● ABOUT THIS EXERCISE: All entries, exactly as written, should be output again.

Dataset records:
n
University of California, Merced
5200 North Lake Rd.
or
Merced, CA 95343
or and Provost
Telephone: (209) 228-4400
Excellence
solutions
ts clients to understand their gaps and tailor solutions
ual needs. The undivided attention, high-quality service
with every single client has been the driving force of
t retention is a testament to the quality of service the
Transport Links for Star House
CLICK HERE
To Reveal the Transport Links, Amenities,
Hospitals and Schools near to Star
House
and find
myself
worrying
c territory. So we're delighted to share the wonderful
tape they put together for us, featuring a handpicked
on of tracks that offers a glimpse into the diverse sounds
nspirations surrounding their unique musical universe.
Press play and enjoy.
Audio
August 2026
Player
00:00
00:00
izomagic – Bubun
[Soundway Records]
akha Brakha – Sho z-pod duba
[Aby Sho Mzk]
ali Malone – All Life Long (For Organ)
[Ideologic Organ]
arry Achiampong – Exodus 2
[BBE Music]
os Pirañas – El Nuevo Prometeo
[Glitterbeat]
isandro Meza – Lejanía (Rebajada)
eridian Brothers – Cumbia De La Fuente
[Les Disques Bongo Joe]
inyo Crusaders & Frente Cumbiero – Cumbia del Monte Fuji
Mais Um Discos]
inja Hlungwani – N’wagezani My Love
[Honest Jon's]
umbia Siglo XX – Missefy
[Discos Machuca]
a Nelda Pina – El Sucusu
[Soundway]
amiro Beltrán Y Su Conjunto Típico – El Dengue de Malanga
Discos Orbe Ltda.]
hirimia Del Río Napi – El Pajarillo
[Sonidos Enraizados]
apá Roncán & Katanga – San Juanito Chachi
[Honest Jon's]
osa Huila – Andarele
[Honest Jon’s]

● TASK RESPONSE:
n
University of California, Merced
5200 North Lake Rd.
or
Merced, CA 95343
or and Provost
Telephone: (209) 228-4400
Excellence
solutions
ts clients to understand their gaps and tailor solutions
ual needs. The undivided attention, high-quality service
with every single client has been the driving force of
t retention is a testament to the quality of service the
Transport Links for Star House
CLICK HERE
To Reveal the Transport Links, Amenities,
Hospitals and Schools near to Star
House
and find
myself
worrying
c territory. So we're delighted to share the wonderful
tape they put together for us, featuring a handpicked
on of tracks that offers a glimpse into the diverse sounds
nspirations surrounding their unique musical universe.
Press play and enjoy.
Audio
August 2026
Player
00:00
00:00
izomagic – Bubun
[Soundway Records]
akha Brakha – Sho z-pod duba
[Aby Sho Mzk]
ali Malone – All Life Long (For Organ)
[Ideologic Organ]
arry Achiampong – Exodus 2
[BBE Music]
os Pirañas – El Nuevo Prometeo
[Glitterbeat]
isandro Meza – Lejanía (Rebajada)
eridian Brothers – Cumbia De La Fuente
[Les Disques Bongo Joe]
inyo Crusaders & Frente Cumbiero – Cumbia del Monte Fuji
Mais Um Discos]
inja Hlungwani – N’wagezani My Love
[Honest Jon's]
umbia Siglo XX – Missefy
[Discos Machuca]
a Nelda Pina – El Sucusu
[Soundway]
amiro Beltrán Y Su Conjunto Típico – El Dengue de Malanga
Discos Orbe Ltda.]
hirimia Del Río Napi – El Pajarillo
[Sonidos Enraizados]
apá Roncán & Katanga – San Juanito Chachi
[Honest Jon's]
osa Huila – Andarele
[Honest Jon’s]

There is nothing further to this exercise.